Aim of the task
Set down exactly the lines from the one containing "Индексы криптоактивов" through the end of the records below, both included, and nothing else.

Dataset content
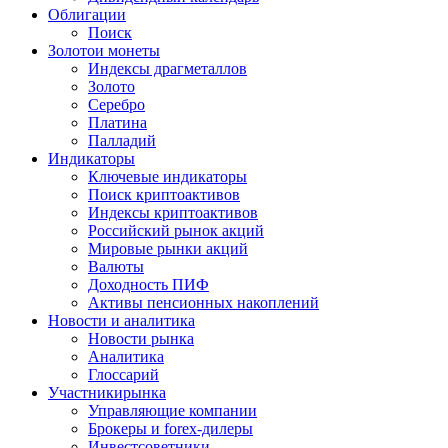
Облигации
Поиск
Золото
и монеты
Индексы драгметаллов
Золото
Серебро
Платина
Палладий
Индикаторы
Ключевые индикаторы
Поиск криптоактивов
Индексы криптоактивов
Российский рынок акций
Мировые рынки акций
Валюты
Доходность ПИФ
Активы пенсионных накоплений
Новости и аналитика
Новости рынка
Аналитика
Глоссарий
Участники
рынка
Управляющие компании
Брокеры и forex-дилеры
Инвестсоветники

Solution to the exercise
Индексы криптоактивов
Российский рынок акций
Мировые рынки акций
Валюты
Доходность ПИФ
Активы пенсионных накоплений
Новости и аналитика
Новости рынка
Аналитика
Глоссарий
Участники
рынка
Управляющие компании
Брокеры и forex-дилеры
Инвестсоветники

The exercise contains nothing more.